# YOUR OBJECTIVE
Starting at the line that contains "Russell S. Bensing, urging", restate each line word for word through the final line of the data, keeping both ends.

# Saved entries
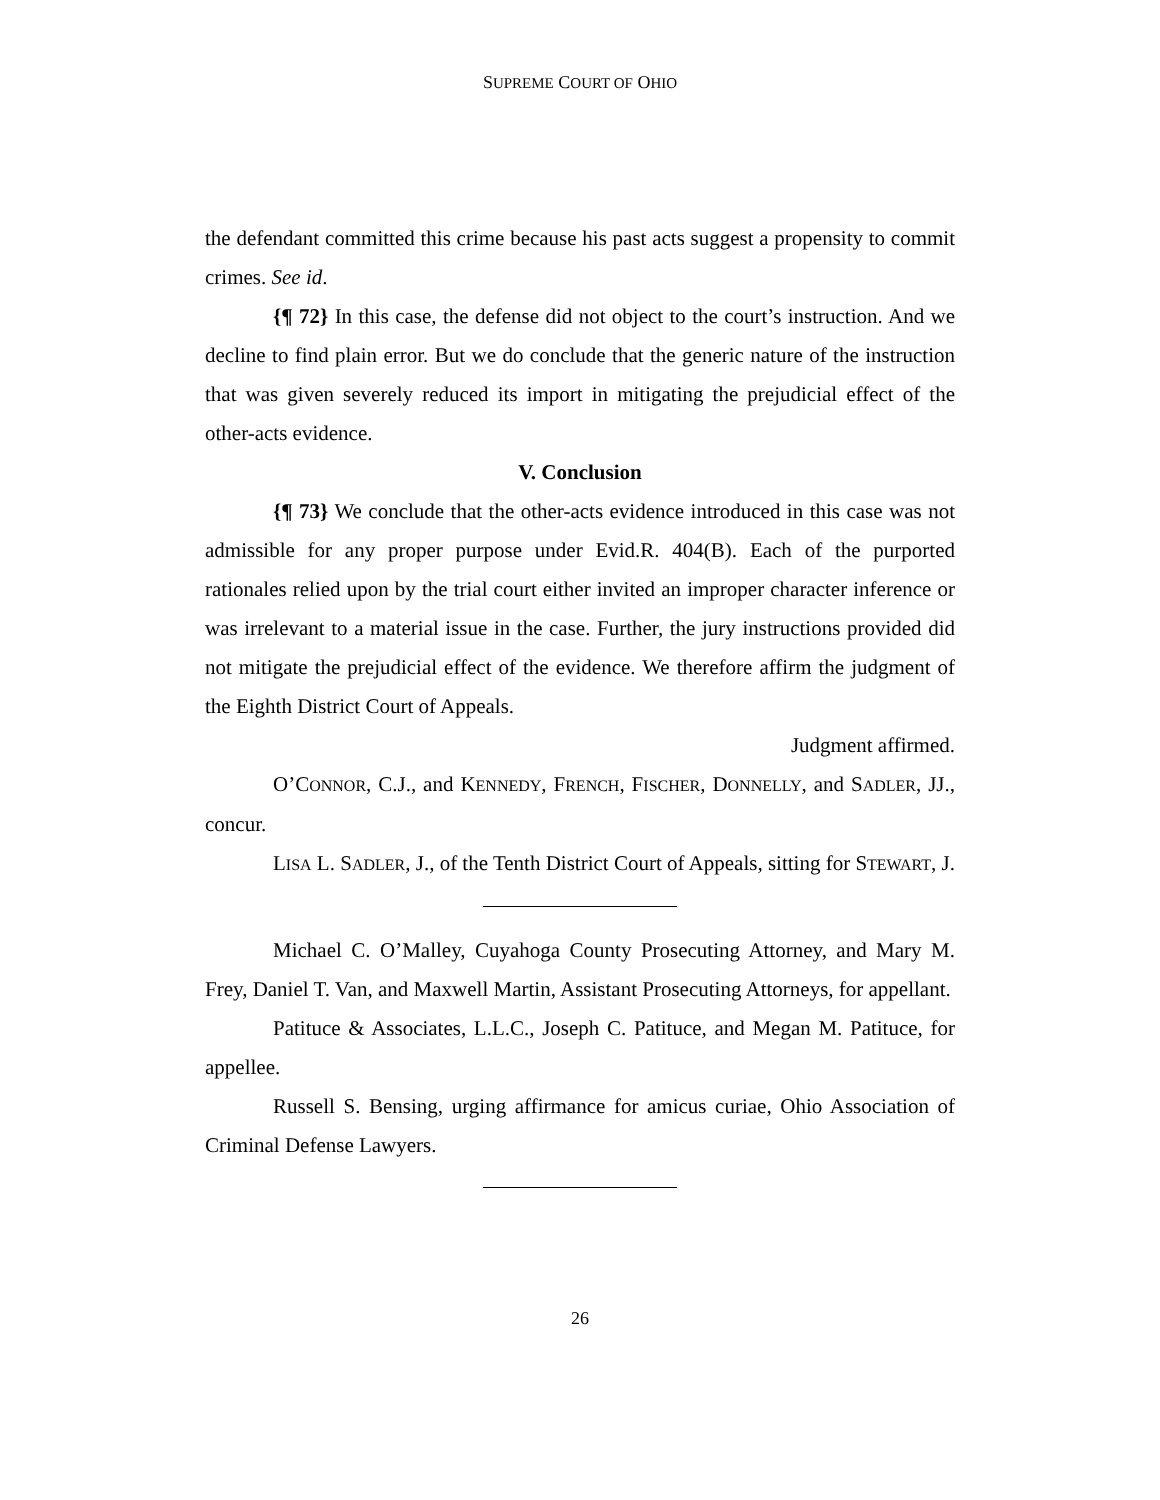SUPREME COURT OF OHIO
the defendant committed this crime because his past acts suggest a propensity to commit crimes. See id.
{¶ 72} In this case, the defense did not object to the court’s instruction. And we decline to find plain error. But we do conclude that the generic nature of the instruction that was given severely reduced its import in mitigating the prejudicial effect of the other-acts evidence.
V. Conclusion
{¶ 73} We conclude that the other-acts evidence introduced in this case was not admissible for any proper purpose under Evid.R. 404(B). Each of the purported rationales relied upon by the trial court either invited an improper character inference or was irrelevant to a material issue in the case. Further, the jury instructions provided did not mitigate the prejudicial effect of the evidence. We therefore affirm the judgment of the Eighth District Court of Appeals.
Judgment affirmed.
O’CONNOR, C.J., and KENNEDY, FRENCH, FISCHER, DONNELLY, and SADLER, JJ., concur.
LISA L. SADLER, J., of the Tenth District Court of Appeals, sitting for STEWART, J.
Michael C. O’Malley, Cuyahoga County Prosecuting Attorney, and Mary M. Frey, Daniel T. Van, and Maxwell Martin, Assistant Prosecuting Attorneys, for appellant.
Patituce & Associates, L.L.C., Joseph C. Patituce, and Megan M. Patituce, for appellee.
Russell S. Bensing, urging affirmance for amicus curiae, Ohio Association of Criminal Defense Lawyers.
26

# SOLUTION FOR THIS EXERCISE
Russell S. Bensing, urging affirmance for amicus curiae, Ohio Association of Criminal Defense Lawyers.
26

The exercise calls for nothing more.